Back away from SAM, decide what you are going to do, use the HP documentation and man pages and do it, step-by-step without SAM in between you and the environment. This has always been my method-of-operating in an HPUX environment. That is not to say that SAM is 'not good' because I use it to add users, groups and other less complex tasks. However,
for non-trivial tasks or tasks that are giving errors, I immediately move from SAM to the command line.
Now, assume you are at the command line. Take a look at the files and their permissions, write them down, etc. Start your reconfiguration step-by-step. If that does not work and you get errors, for example with frecover(); I would use a system call tracing utility to find out what is the exact HPUX system call returning the error and the arguments being passed to the system call. Sometimes the return codes of the systems call are much more informative that the text messages in the console. You will have to read the detailed man pages of the system calls to get this information. Somethings you will have to go into the header files in the associated system libs and look for the #defines in the right includes to get the next level of details.

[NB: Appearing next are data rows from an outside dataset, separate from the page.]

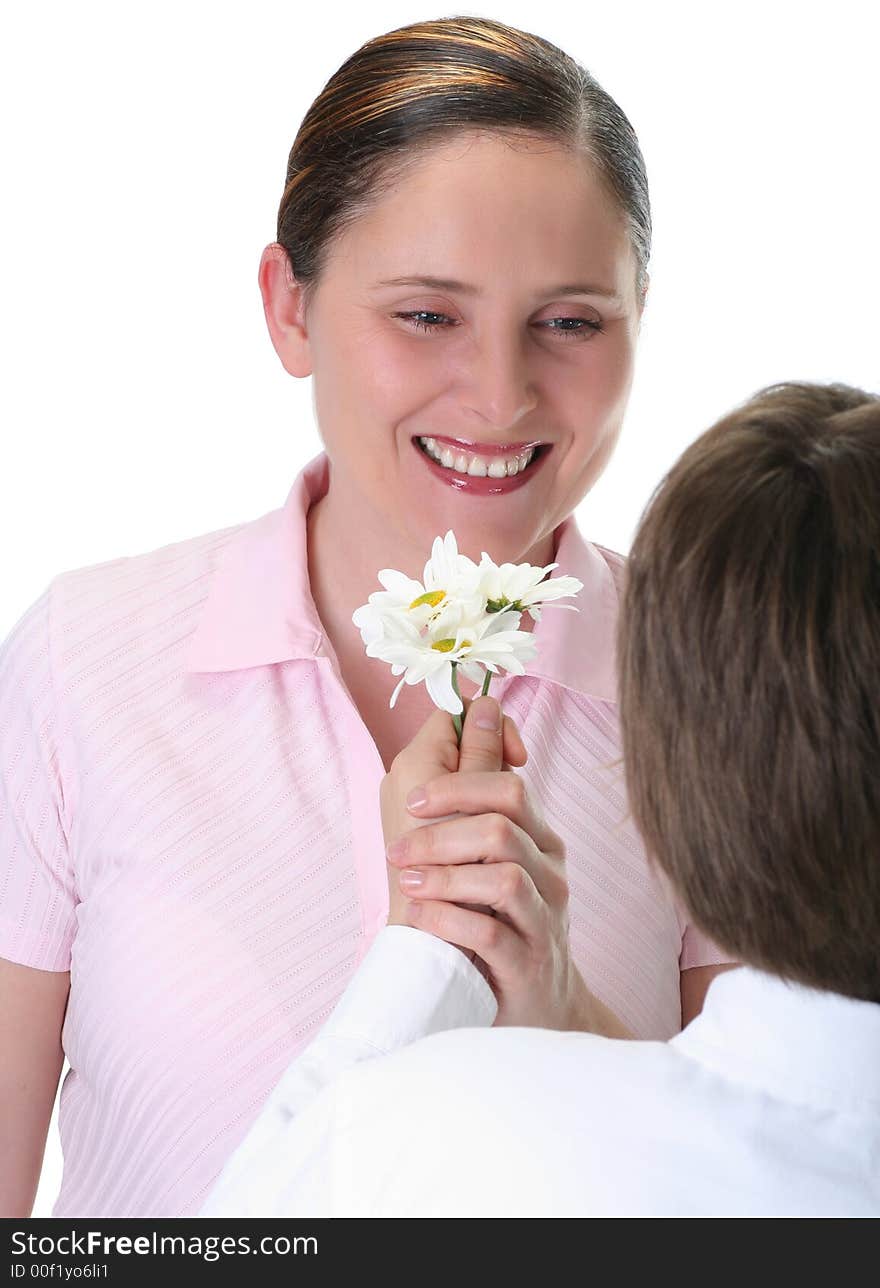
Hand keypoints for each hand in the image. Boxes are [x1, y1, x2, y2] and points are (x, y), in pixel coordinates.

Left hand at [385, 698, 631, 1036]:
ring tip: (406, 880)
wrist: (527, 1010)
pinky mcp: (529, 962)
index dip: (463, 773)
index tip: (416, 796)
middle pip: (507, 812)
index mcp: (537, 836)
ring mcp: (544, 916)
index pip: (509, 779)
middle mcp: (549, 869)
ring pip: (500, 869)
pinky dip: (447, 916)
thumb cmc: (491, 922)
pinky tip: (421, 917)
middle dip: (444, 815)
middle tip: (400, 838)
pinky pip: (491, 929)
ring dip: (441, 869)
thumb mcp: (483, 853)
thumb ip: (479, 785)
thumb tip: (479, 704)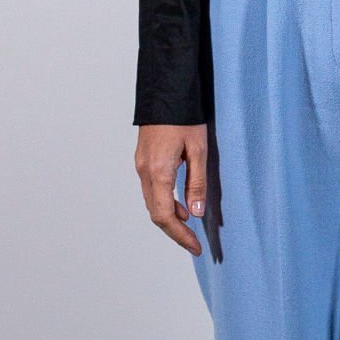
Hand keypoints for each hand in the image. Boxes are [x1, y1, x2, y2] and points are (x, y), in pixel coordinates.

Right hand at [134, 123, 206, 254]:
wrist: (165, 91)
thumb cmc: (184, 117)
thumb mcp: (198, 150)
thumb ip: (197, 184)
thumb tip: (195, 213)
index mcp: (158, 172)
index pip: (166, 216)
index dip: (180, 236)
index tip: (196, 248)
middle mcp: (145, 172)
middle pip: (156, 213)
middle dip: (175, 232)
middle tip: (193, 243)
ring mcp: (141, 166)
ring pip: (152, 203)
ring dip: (169, 218)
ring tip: (189, 227)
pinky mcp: (142, 160)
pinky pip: (151, 190)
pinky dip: (164, 203)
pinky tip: (180, 204)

I don't recall the name of the HPUX system call trace utility, something like ptrace() or strace() or something like that. There is one however, and learning to use it will become one of your greatest sysadmin debugging tools.
However, in many cases, just executing the task from the command line, step-by-step, in a controlled manner, with lead to a discovery of the problem. It may not be necessary to go a level deeper into system call tracing; but you will surely learn a lot about your environment getting out from under SAM and into the nuts-and-bolts of the task at hand.